Many biological questions can be answered with various sequencing technologies available till date. Choice of any sequencing method to be employed in human genetics project is generally context dependent. Additionally, one can consider cost, accuracy, running time and technical biases of these methods. Improved read length in TGS/SMS technologies is a milestone in the field of human genetics. Both PacBio and ONT have been continuously putting efforts in upgrading their sequencing solutions toward increased read length, reduced error rate and cost of sequencing. Oxford Nanopore’s ability to generate ultra-long reads and to differentiate modified nucleotides at high speed are few of its advantages over PacBio methods. Longer reads can greatly benefit genome assemblies of complex organisms, resolving tandem repeats and complex structural rearrangements in human diseases, phasing of haplotypes, deciphering the MHC sequence and identifying correct isoforms of RNA. Direct detection of RNA molecules or epigenetic modification can overcome the need of reverse transcription in case of RNA sequencing and bisulfite treatment to decipher methylation. Sequencing solutions that reduce the analysis time would improve the decision making in PGS and also in case of disease outbreaks by pathogens.

Despite their advantages, long reads produced by ONT sequencing methods suffer a high error rate, which might hamper the accuracy of genome sequencing projects. This error rate is expected to reduce/diminish to certain extent by improving the signal detection systems of these sequencers.
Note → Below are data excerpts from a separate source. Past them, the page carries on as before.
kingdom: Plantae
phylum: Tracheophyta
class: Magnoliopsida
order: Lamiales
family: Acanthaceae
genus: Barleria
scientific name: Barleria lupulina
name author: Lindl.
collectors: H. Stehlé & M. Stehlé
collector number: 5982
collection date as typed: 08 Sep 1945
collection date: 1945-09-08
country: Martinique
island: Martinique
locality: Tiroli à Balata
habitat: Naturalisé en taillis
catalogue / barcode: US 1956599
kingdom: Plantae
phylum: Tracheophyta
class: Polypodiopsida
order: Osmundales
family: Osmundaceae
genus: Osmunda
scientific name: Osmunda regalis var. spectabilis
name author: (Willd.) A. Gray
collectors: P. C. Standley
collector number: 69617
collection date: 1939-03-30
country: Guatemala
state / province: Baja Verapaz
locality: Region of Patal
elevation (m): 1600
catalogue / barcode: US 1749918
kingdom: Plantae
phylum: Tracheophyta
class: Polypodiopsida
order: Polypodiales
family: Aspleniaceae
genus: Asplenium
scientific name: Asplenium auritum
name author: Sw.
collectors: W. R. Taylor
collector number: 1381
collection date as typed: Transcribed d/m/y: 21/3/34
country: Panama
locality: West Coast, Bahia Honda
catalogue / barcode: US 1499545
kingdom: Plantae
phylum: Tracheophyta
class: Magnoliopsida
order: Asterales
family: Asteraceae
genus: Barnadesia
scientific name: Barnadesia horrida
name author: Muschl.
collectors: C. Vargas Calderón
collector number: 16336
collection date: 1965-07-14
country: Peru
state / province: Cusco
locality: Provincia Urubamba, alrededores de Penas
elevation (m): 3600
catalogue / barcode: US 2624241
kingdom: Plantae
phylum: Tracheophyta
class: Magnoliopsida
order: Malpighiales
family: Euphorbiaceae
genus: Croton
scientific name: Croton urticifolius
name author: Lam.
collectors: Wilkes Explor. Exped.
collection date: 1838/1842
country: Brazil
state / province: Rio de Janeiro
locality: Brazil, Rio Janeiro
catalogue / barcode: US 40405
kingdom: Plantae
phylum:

Many researchers have shown that although long-reads technologies have been developed, short reads have not lost their relevance yet. High accuracy rates of short reads and longer length of long reads can be combined to achieve better accuracy. Another limitation faced by projects involving long reads is the computational requirement of analysis. During genome assembly, as number of reads increases, the number of overlaps computed between the reads also increases exponentially. Nonetheless, with methods that leverage the power of ultra-long reads, SMS will be a revolution in genomic studies and will create new possibilities.